Entries taken from a collection
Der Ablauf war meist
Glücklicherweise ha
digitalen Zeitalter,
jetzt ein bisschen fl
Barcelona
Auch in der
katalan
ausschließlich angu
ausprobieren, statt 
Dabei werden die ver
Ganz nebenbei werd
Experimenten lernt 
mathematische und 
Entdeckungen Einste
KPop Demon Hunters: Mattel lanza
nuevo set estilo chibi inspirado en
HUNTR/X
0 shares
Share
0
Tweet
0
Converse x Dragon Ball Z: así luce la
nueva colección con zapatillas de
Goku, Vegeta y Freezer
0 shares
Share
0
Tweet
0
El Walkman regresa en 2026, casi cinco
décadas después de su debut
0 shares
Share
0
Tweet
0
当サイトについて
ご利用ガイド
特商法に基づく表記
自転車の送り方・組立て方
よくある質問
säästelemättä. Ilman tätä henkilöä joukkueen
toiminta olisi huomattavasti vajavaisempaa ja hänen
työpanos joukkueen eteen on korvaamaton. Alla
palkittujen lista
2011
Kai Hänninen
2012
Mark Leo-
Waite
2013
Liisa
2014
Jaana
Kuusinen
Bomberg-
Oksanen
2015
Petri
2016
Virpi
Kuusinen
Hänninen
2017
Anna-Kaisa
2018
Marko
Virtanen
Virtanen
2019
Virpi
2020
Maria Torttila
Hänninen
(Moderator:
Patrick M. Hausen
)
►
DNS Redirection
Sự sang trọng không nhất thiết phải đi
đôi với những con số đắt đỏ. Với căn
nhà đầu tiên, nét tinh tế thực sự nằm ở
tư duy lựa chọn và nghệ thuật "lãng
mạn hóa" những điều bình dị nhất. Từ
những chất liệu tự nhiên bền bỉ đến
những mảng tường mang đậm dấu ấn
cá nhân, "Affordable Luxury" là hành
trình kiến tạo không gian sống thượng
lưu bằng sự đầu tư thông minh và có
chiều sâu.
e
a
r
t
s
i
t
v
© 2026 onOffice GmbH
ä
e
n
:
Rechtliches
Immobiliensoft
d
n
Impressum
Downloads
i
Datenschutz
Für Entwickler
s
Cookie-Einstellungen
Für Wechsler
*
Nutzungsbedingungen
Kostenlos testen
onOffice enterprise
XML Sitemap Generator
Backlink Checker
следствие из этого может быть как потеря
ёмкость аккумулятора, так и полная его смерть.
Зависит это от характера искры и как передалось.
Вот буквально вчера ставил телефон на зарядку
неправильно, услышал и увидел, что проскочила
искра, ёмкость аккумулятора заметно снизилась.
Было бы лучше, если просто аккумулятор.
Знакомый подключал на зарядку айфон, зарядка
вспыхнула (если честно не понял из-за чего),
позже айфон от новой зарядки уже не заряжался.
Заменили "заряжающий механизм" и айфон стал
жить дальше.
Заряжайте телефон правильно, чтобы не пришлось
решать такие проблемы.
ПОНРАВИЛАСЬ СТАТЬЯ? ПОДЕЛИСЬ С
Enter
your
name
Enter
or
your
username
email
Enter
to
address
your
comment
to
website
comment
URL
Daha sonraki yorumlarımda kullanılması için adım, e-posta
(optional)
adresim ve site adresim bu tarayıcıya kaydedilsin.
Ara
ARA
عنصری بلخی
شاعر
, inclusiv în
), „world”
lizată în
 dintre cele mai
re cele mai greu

**HOW TO COMPLETE THIS TASK**
Edit the data above by swapping every "Tweet" for "Post". Leave all other text as it is.

**SOLVED EXERCISE**
Der Ablauf war meist
Glücklicherweise ha
digitalen Zeitalter,
jetzt ein bisschen fl
Barcelona
Auch in der
katalan
ausschließlich angu
ausprobieren, statt 
Dabei werden die ver
Ganz nebenbei werd
Experimenten lernt 
mathematische und 
Entdeckungen Einste
KPop Demon Hunters: Mattel lanza
nuevo set estilo chibi inspirado en
HUNTR/X
0 shares
Share
0
Post
0
Converse x Dragon Ball Z: así luce la
nueva colección con zapatillas de
Goku, Vegeta y Freezer
0 shares
Share
0
Post
0
El Walkman regresa en 2026, casi cinco
décadas después de su debut
0 shares
Share
0
Post
0
当サイトについて
ご利用ガイド
特商法に基づく表記
自転車の送り方・組立て方
よくある質問
säästelemättä. Ilman tätä henkilöä joukkueen
toiminta olisi huomattavasti vajavaisempaa ja hänen
työpanos joukkueen eteen on korvaamaton. Alla
palkittujen lista
2011
Kai Hänninen
2012
Mark Leo-
Waite
2013
Liisa
2014
Jaana
Kuusinen
Bomberg-
Oksanen
2015
Petri
2016
Virpi
Kuusinen
Hänninen
2017
Anna-Kaisa
2018
Marko
Virtanen
Virtanen
2019
Virpi
2020
Maria Torttila
Hänninen
(Moderator:
Patrick M. Hausen
)
►
DNS Redirection
Sự sang trọng không nhất thiết phải đi
đôi với những con số đắt đỏ. Với căn
nhà đầu tiên, nét tinh tế thực sự nằm ở
tư duy lựa chọn và nghệ thuật "lãng
mạn hóa" những điều bình dị nhất. Từ
những chất liệu tự nhiên bền bỉ đến
những mảng tường mang đậm dấu ấn
cá nhân, "Affordable Luxury" là hành
trình kiến tạo không gian sống thượng
lưu bằng sự đầu tư thông minh và có
chiều sâu.
e
a
r
t
s
i
t
v
© 2026 onOffice GmbH
ä
e
n
:
Rechtliches
Immobiliensoft
d
n
Impressum
Downloads
i
Datenschutz
Für Entwickler
s
Cookie-Einstellungen
Für Wechsler
*
Nutzungsbedingungen
Kostenlos testen
onOffice enterprise
XML Sitemap Generator
Backlink Checker
следствие из этого может быть как потеря
ёмкость аккумулятора, так и полная его смерть.
Зависит это от характера искры и как передалось.
Вот буквально вчера ставил телефон на зарядку
неправильно, услышал и увидел, что проскочила
искра, ёмкость аккумулятора заметно снизилась.
Было бы лучше, если просто аккумулятор.
Знакомый подключал на зарядку айфон, зарядка
вспыхнула (если честно не понял из-за чего),
позже айфон от новой зарядки уже не заряжался.
Заменили "заряжающий механизм" и айфон стал
жить дальше.
Заряжайте телефон правильно, чтобы не пришлось
решать такие проблемы.
ПОНРАВИЛАСЬ СТАТЬЯ? ПОДЕЛИСЬ С
Enter
your
name
Enter
or
your
username
email
Enter
to
address
your
comment
to
website
comment
URL
Daha sonraki yorumlarımda kullanılması için adım, e-posta
(optional)
adresim ve site adresim bu tarayıcıya kaydedilsin.
Ara
ARA
عنصری بلخی
شاعر
, inclusiv în
), „world”
lizată în
 dintre cele mai
re cele mai greu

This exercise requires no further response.